NASA has selected the School of Engineering and Applied Sciences to study technologies that could potentially be applied to future lunar missions because it Prepare Launch Artemis and send astronauts back to the moon.
With the last manned mission to the moon 50 years agoNASA and universities will work to expand what can be explored on the lunar surface.
electric and professor of computer engineering. Mool Gupta will lead the development of the technology to be created. His current project is a small rover capable of detecting not only surface features, but also subsurface features.

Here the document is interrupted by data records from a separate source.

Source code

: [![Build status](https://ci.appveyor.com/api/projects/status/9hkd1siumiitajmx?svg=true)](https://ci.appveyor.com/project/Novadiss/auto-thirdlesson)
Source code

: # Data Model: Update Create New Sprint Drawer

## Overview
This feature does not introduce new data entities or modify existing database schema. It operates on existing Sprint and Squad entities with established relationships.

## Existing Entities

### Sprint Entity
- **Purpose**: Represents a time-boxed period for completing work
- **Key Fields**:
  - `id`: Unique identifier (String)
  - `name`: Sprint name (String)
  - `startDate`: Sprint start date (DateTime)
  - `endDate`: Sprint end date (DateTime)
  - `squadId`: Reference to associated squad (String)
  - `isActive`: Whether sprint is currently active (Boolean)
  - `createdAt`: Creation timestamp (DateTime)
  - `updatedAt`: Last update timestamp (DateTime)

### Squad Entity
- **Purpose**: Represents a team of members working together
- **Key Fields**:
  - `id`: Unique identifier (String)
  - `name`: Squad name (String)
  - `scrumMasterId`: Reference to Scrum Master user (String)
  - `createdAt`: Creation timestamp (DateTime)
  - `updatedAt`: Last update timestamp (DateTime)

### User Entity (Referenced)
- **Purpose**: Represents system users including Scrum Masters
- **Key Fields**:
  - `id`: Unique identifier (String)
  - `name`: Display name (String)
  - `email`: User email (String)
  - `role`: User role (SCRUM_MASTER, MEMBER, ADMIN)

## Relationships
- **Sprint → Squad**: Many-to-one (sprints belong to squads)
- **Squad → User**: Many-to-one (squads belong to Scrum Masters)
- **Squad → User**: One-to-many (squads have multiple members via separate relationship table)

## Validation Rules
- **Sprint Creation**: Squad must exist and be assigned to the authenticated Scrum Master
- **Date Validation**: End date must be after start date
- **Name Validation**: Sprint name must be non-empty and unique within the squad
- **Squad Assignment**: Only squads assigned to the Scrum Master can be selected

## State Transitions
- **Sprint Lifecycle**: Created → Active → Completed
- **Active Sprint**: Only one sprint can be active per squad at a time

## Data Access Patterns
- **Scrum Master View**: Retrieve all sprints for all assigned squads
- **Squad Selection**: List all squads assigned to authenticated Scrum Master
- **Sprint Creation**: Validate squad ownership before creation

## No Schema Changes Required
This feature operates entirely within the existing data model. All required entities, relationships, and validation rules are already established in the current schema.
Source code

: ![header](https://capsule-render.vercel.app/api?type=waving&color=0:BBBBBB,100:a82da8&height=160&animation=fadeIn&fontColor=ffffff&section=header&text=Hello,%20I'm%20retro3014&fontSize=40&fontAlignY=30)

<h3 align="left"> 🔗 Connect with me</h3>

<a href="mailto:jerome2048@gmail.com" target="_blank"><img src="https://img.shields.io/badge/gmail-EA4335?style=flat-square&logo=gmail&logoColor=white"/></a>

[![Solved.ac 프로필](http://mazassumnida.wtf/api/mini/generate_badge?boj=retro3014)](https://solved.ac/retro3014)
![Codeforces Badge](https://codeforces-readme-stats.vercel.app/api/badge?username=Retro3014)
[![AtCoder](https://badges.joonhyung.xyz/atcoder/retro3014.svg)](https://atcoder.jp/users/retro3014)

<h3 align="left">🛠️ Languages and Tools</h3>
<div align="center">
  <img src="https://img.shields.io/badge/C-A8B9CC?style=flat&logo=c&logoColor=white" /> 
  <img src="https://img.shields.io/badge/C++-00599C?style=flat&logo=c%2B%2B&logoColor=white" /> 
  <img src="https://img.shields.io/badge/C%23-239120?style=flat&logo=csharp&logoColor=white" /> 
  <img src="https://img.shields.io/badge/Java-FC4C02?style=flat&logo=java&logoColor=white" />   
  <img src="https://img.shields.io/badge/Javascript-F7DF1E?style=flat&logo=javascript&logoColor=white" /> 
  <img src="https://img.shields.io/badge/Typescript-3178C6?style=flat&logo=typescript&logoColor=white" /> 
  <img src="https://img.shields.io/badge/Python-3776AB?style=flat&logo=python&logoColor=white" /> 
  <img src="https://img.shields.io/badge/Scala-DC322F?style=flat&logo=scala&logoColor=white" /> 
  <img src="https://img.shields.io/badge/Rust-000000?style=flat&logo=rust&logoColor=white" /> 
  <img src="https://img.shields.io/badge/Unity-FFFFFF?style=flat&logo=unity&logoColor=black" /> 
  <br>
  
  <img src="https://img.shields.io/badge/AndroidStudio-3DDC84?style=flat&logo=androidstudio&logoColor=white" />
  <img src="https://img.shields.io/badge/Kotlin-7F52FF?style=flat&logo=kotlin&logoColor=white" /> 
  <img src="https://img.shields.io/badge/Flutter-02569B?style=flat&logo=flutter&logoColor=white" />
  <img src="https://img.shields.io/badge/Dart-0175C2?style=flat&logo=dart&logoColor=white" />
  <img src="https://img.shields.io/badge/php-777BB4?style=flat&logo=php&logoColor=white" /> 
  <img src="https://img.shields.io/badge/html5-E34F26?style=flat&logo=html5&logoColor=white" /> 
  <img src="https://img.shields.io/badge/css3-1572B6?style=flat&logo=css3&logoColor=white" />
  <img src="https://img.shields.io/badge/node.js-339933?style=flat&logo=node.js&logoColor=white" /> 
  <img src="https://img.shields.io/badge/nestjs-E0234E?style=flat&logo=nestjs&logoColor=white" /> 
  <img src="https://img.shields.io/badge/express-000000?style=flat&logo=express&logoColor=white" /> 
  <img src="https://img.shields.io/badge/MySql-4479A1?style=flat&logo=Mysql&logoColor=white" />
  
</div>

To be able to explore the moon, NASA needs an instrument that can detect rock composition and retrieve the signature of any traces of life on the moon. The novel instrument must also be lightweight because it will be sent millions of miles away. Gupta and his team proposed a lightweight, compact and low-power combination, small, tubular The head weighs less than an ounce.
“We proposed to NASA to develop a compact device that is versatile, meaning it can detect composition, chemical elements, information, biosignatures, surface morphology and thermal properties,” Gupta said.
exist August, NASA awarded the School of Engineering and Applied Sciences a $900,000 grant over two years to develop the project. NASA’s missions involve exploring different planets, looking for minerals in rock formations to understand how they formed, and exploring the possibility of life on the moon, Gupta said.
The instrument will be able to detect inorganic and organic compounds. Gupta and his lab experience Photonicsthe science behind light, essential for gathering data on light element signatureor the chemical composition of rocks.
Postdoctoral researcher Pawan Kanaujia has been in the lab for about a year, specializing in lasers and detection technologies.
“Light will scatter in different directions, and we’ll detect the scatter, depending on the substrate and where its spikes are,” Kanaujia said.
Unlike Earth, however, the Moon has no atmosphere and no scattering of light from its surface. Kanaujia explained that this means that the precision of the laser beam increases, and therefore the ability of the laser to retrieve the elemental composition of the material.
Using lasers can provide fluorescence and energy to power certain reactions, Gupta said. The material exposed to the laser beam evaporates and then emits light, allowing researchers to know what’s in the material.
The ability of the tiny rover to detect elements from the lunar surface will be of particular interest in less-discovered regions of the moon, such as the South Pole.because Southern Poland Region Possibly rich in resources, NASA is also interested in the ability of the mini-rovers to detect ice and analyze its composition.
Under Gupta’s tutelage, the students of the university participated in the NASA Big Ideas Challenge last year. They demonstrated that energy from solar panels placed on the moon can be converted into electricity, followed by laser energy, to power machines over long distances on the South Pole. Gupta explained how the students focused on the fact that crater tops in these shaded areas actually received sunlight, while craters several miles deep did not.
The technology could potentially be used on other planets with certain considerations and modifications. On planets with different atmospheric conditions, Gupta explained that the technique requires additional heating. The future benefits of such research could do wonders.
“There’s a lot of interest in exploring the South Pole and the Moon because it’s not only challenging for human society, but potentially rewarding in the long run,” Gupta said.
witty limited natural resources Available on Earth, scientists think the moon could be a gold mine for future generations.For example, since the Moon is rich in helium-3, scientists can harvest This energy from the moon will be used as fuel for future nuclear fusion power plants.
Thanks to the use of these advanced processes and techniques, Gupta and Kanaujia describe the research project as a multidisciplinary collaborative effort. For example, researchers with backgrounds in astrophysics, geology, optics, photonics or lasers are involved in the project.
These exploration efforts may determine whether life exists on the moon, perhaps leading us to send humans to the moon again in search of new discoveries.